> [Task statement] Transcribe the text of every entry below word for word, and leave the pictures out of your answer.

> [Material provided]
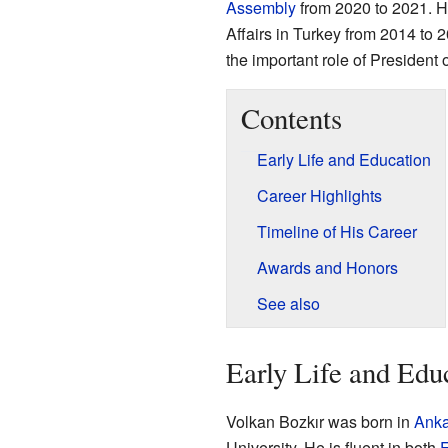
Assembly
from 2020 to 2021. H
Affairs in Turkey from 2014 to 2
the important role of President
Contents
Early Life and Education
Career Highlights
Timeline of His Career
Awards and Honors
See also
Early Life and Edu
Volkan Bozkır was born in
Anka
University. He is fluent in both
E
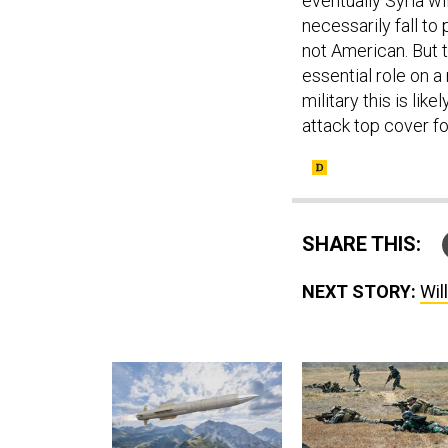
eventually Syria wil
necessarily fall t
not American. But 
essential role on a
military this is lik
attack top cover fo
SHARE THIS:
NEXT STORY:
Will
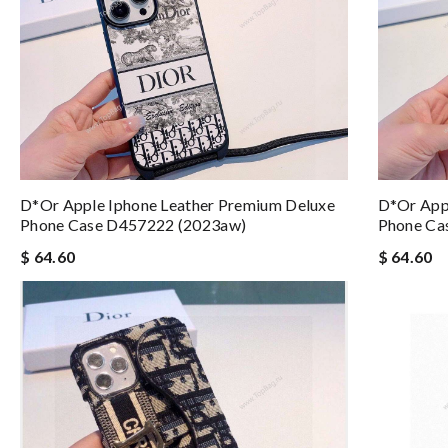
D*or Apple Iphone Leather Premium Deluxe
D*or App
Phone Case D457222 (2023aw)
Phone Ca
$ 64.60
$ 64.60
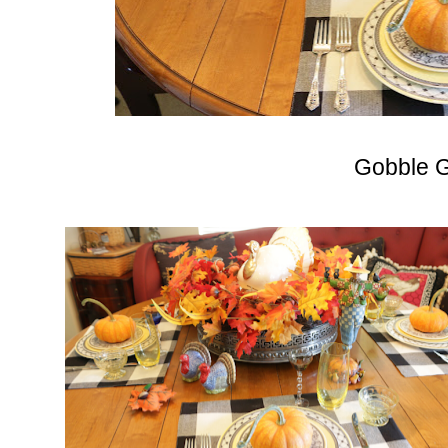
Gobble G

> [Solution]
Assembly
from 2020 to 2021. H
Affairs in Turkey from 2014 to 2
the important role of President
Contents
Early Life and Education
Career Highlights
Timeline of His Career
Awards and Honors
See also
Early Life and Edu
Volkan Bozkır was born in
Anka
University. He is fluent in both
E
eventually Syria wil
necessarily fall t
not American. But 
essential role on a
military this is lik
attack top cover fo
SHARE THIS:
NEXT STORY:
Will
D*or Apple Iphone Leather Premium Deluxe
D*or App
Phone Case D457222 (2023aw)
Phone Ca
$ 64.60
$ 64.60
Gobble G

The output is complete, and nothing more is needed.